The reason Kris Pueschel's career as headmaster of Bishop Seabury Academy formally ended Friday depends upon which faction of the school community is speaking.
Pueschel's critics contend his inflexible personality and excessive contract demands forced the board of trustees to end his three-year run as chief academic officer of the Episcopal school east of Lawrence.
But Pueschel's supporters assert he was the victim of large egos on the board of trustees and a smoke-and-mirrors campaign to blame him for the school's budget woes.
On Friday, after more than a month of negotiations by lawyers on both sides, the board and Pueschel signed a severance agreement.
Despite fractured opinion about reasons leading to Pueschel's departure, it's generally acknowledged that he played a significant role in getting the private school off on the right foot.
"He's obviously very important to the founding of the school," said Todd Sutherland, chairman of the board of trustees and a key player in the drive to remove Pueschel.
Pueschel was released less than one year after he helped Bishop Seabury earn national accreditation and less than one year after he was offered a two-year contract extension by the board.
Pueschel and his wife, Barbara, who was fired as the school's business manager, were ordered off Bishop Seabury's campus in early February by trustees Stephen Hill and Sutherland.
Hill and Sutherland told parents that Pueschel had sought a five-year commitment from the board that could have cost the school $1 million a figure discounted by some as artificially inflated to make it appear Pueschel's request could bankrupt the school.
The settlement placed the Pueschels on a "leave of absence." Both will receive severance pay through June based on Kris Pueschel's salary of $76,000 and Barbara Pueschel's salary of $28,000.
"We feel privileged to have been part of something bigger than ourselves," Kris Pueschel said. "That has made us better people."
He couldn't hide frustration about circumstances surrounding his ouster.

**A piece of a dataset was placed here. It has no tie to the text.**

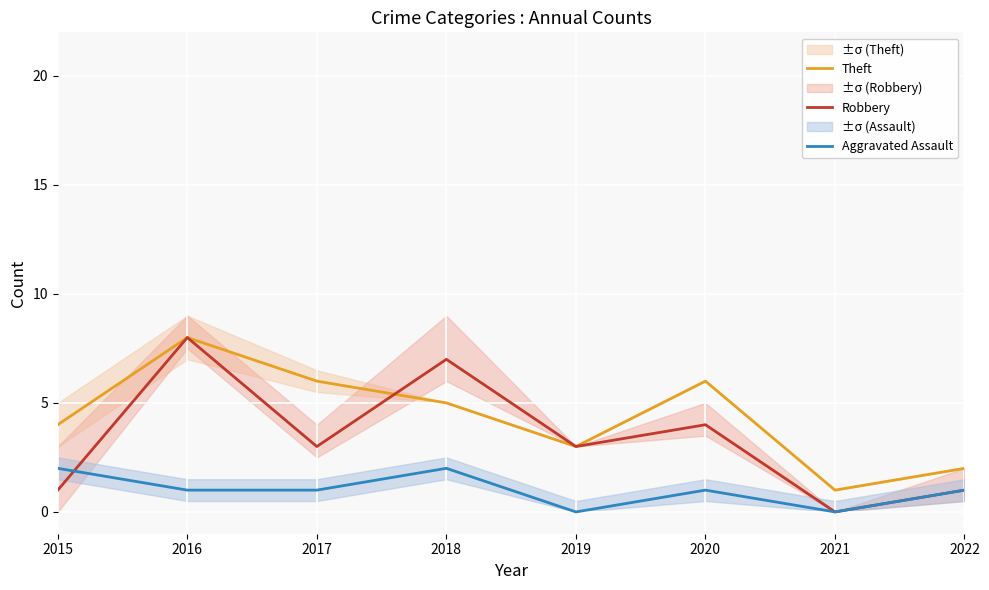

What is the difference between the highest and lowest values at 2019?

3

The deal apparently prohibits Pueschel from returning to Bishop Seabury to bid farewell to the 95 junior high school and high school students on campus.
"I'm not necessarily talking about this contract or anyone, but whenever injustice touches our lives, it automatically defines us. Our character is formed by how we respond to that," Pueschel said.

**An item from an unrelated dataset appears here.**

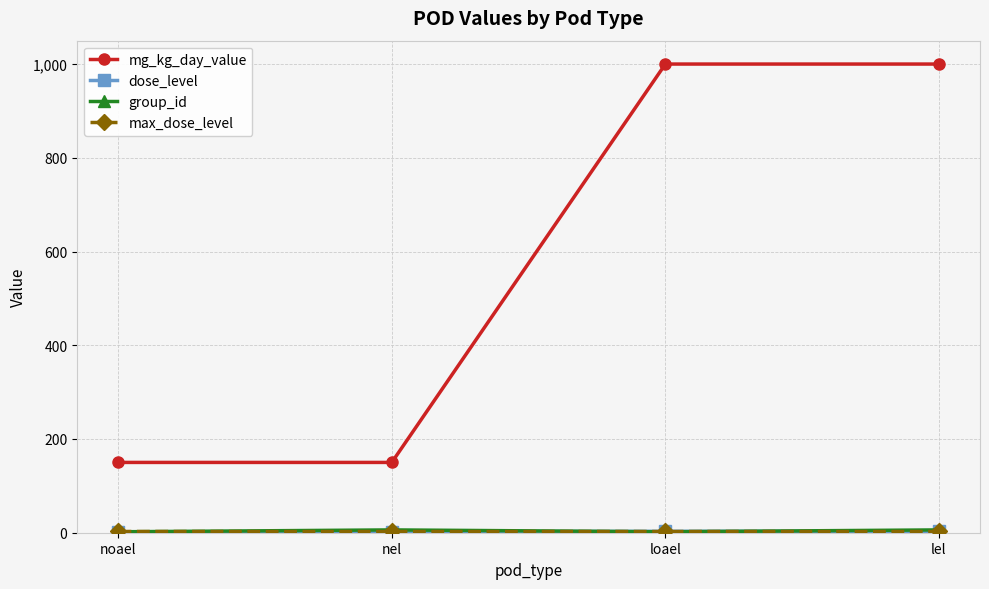

What position from the right is lel?

1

Upheaval at Bishop Seabury raised questions about the school's viability, but the school's leadership intends to focus on recruiting students and raising $5 million for construction of a new campus in Lawrence possibly near Hallmark Cards.
"I think that looking forward will kind of get us a new start on the whole effort," Sutherland said.
He said a new headmaster could be hired by April. The interim headmaster is Elisabeth Lee, the academy's dean under Pueschel.